Fio com 50 mil anos mostra que neandertais tinham consciência numérica
É mais um facto que lança dúvidas sobre se os neandertais eram cognitivamente e tecnologicamente inferiores ao homem moderno: um pequeno cordão encontrado numa gruta, no sul da França, mostra que quem a fabricou, entrelaçando as fibras, tinha consciência numérica e dominava a tecnologia têxtil.
É o pedaço de corda mais antigo encontrado até agora - tem cerca de 50 000 anos. Segundo um estudo publicado no Scientific Reports, citado pela BBC, trata-se de um fragmento de cordão de três camadas, entrançadas entre si, feito a partir da casca de uma árvore. Foi descoberto, junto a uma ferramenta de pedra com 60 mm de comprimento, e recuperada no sítio pré-histórico de Abri du Maras.
Até agora, os arqueólogos e paleoantropólogos estavam habituados a encontrar em locais anteriormente habitados por neandertais, como Abri du Maras, fauna ou ferramentas de pedra. Materiais perecíveis, como este, não costumam ser descobertos.
Segundo o estudo, a existência deste pedaço de corda vem mostrar que os neandertais entendiam conceitos como pares, conjuntos e números. Mais: estas fibras entrelaçadas fornecem a base para o fabrico de roupas, bolsas, redes e até barcos, logo poderiam dominar a técnica têxtil -contrariando assim a teoria de que eram menos avançados tecnologicamente que o homo sapiens.
Mais uma descoberta sobre os neandertais - que desapareceram há cerca de 40 000. E que já eram conhecidos por produzirem alcatrão de casca de bétula, arte e de fazerem contas com conchas. Também dominavam o fogo, habitavam em abrigos, eram habilidosos caçadores de animais de grande porte e faziam questão de enterrar os seus mortos em sepulturas.
Esta descoberta foi levada a cabo por uma equipa internacional, que junta investigadores da França, dos EUA e da Espanha. Acredita-se que o cordão - com 6,2 mm de comprimento e 0,5 mm de largura - terá sido fabricado a partir da casca interna de uma árvore conífera
Bruce Hardy, do Kenyon College, no estado norte-americano do Ohio, é o autor principal do estudo. Concluiu igualmente que a produção do cordão demonstra que os neandertais tinham um entendimento ecológico detalhado das árvores e de como transformá-las em diferentes instrumentos funcionais.
A produção do cordão também implica uma compreensão cognitiva dos números e a existência de memória operacional. Isto porque, entrançar os fios, para lados opostos, exige o acompanhamento de várias operações sequenciais.
Já em março deste ano foi divulgado na revista Science uma outra descoberta, mas em Portugal, que confirmou que os neandertais já praticavam uma economia de subsistência cem mil anos antes do que se julgava.
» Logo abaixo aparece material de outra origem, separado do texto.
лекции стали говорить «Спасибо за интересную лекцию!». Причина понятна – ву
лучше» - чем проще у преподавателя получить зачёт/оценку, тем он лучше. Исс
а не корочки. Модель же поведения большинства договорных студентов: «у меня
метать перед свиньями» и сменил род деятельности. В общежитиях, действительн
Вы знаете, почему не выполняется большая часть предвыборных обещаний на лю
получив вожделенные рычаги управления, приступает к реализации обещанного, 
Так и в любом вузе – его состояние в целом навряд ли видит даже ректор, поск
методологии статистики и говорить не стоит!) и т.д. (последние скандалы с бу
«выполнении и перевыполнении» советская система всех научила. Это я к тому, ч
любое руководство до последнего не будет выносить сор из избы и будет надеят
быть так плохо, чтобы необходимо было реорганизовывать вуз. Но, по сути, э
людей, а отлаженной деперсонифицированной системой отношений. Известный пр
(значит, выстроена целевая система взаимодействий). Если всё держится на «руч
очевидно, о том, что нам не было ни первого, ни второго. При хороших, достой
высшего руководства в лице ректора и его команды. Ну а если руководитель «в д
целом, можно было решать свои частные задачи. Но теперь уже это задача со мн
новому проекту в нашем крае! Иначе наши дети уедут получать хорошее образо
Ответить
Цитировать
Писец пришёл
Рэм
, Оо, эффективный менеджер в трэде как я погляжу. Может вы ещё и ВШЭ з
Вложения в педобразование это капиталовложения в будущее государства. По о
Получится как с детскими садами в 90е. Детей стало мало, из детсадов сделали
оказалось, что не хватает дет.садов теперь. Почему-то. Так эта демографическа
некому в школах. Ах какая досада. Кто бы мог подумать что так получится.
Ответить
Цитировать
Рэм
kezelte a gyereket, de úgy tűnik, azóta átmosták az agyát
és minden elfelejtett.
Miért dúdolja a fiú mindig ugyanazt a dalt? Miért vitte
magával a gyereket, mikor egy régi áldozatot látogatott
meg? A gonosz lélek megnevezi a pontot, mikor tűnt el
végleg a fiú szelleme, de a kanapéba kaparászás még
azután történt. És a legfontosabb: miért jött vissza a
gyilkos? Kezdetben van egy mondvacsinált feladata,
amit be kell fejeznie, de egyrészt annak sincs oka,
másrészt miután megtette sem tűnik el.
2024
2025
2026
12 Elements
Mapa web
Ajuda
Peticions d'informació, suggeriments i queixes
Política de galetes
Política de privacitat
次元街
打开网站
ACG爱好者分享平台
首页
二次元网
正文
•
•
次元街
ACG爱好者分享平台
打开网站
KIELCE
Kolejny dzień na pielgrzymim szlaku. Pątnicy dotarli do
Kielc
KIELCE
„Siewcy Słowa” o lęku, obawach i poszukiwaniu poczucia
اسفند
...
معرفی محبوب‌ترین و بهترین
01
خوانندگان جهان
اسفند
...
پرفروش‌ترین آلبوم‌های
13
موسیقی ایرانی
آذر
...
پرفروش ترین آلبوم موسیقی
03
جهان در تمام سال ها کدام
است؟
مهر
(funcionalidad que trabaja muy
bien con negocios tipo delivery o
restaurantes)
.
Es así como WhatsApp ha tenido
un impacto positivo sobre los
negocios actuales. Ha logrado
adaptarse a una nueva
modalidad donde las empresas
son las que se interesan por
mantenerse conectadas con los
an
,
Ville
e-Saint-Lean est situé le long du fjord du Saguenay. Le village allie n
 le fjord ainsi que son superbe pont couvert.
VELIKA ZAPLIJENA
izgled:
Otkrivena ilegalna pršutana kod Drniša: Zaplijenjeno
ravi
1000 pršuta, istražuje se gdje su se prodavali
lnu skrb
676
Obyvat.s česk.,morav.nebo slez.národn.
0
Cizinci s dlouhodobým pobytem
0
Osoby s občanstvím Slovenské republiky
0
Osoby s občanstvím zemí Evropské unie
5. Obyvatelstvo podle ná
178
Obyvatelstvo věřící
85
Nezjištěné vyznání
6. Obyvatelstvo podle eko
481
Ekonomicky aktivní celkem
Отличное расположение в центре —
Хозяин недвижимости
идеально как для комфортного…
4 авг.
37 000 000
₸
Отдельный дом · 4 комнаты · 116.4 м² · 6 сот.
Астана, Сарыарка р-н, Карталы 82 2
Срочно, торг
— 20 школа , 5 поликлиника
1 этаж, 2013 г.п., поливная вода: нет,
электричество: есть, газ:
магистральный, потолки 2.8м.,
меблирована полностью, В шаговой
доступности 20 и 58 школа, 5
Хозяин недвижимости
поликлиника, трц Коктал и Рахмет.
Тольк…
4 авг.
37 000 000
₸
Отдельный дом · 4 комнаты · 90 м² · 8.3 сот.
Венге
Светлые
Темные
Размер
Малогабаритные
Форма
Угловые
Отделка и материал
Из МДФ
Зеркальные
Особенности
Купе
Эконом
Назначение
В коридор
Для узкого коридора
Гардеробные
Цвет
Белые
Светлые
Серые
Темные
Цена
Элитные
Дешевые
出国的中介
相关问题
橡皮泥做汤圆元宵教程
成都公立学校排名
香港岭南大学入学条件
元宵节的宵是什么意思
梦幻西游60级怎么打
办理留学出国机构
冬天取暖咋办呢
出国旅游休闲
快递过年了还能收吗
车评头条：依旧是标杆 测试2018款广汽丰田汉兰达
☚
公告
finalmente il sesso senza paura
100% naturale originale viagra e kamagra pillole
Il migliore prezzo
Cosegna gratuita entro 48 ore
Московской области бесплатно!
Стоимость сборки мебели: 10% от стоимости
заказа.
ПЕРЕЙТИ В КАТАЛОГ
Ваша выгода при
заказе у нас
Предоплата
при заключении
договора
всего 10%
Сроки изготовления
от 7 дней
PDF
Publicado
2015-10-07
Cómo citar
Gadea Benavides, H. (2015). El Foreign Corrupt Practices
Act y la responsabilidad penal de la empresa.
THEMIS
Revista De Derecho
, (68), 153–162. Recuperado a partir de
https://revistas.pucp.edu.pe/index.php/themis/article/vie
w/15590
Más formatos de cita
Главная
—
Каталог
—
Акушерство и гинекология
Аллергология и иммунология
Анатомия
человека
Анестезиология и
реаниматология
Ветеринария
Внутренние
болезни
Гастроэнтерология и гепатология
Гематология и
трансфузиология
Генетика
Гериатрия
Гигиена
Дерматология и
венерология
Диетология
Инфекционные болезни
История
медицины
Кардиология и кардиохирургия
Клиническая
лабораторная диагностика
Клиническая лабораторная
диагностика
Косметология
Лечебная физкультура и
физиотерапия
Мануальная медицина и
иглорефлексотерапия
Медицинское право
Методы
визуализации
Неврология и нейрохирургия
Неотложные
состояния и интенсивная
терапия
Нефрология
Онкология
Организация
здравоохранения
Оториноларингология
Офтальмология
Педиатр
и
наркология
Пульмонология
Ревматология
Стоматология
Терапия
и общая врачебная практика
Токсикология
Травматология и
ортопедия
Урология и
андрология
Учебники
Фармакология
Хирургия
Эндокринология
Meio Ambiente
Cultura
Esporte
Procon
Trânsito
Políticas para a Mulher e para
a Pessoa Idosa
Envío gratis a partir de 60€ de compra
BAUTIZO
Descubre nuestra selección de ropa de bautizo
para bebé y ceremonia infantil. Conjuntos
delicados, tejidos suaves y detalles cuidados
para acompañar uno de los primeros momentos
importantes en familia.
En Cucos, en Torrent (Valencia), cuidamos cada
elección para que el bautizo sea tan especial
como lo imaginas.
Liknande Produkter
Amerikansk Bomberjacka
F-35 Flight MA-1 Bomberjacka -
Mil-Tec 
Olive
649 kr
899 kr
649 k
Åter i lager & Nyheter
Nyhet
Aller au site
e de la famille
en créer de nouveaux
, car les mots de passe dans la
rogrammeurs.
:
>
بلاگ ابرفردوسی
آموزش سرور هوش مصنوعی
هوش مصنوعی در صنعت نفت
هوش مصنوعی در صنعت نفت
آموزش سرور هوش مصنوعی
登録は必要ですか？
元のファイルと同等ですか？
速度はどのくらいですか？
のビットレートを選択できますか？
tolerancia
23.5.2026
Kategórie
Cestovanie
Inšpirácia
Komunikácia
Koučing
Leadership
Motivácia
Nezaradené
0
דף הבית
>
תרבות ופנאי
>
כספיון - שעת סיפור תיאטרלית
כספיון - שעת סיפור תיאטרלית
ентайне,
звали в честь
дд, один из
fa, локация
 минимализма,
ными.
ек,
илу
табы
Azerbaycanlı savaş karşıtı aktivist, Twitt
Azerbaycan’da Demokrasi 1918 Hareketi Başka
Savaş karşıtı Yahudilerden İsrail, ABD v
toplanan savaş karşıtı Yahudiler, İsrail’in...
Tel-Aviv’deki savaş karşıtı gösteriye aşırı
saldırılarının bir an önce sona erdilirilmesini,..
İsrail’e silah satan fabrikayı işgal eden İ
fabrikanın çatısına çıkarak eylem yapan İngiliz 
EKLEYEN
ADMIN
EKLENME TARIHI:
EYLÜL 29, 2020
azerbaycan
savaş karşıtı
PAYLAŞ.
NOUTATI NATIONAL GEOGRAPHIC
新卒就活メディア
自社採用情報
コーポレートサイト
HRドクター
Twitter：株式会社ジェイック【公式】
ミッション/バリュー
O investigador - e coordenador do estudo - João Zilhão, das universidades de Lisboa e de Barcelona, em declarações à agência Lusa, referiu na altura os resultados da sua investigação na gruta da Figueira Brava, em Setúbal, segundo os quais as populações neandertais, ao longo da costa, já pescavam e recolhiam moluscos.
"Pensava-se que isto só acontecia com as populações do sul de África, anatomicamente modernas, que, graças ao Omega3 e outros ácidos gordos, tinham desenvolvido inteligência e capacidades cognitivas iguais às nossas e superiores às dos neandertais", disse o investigador.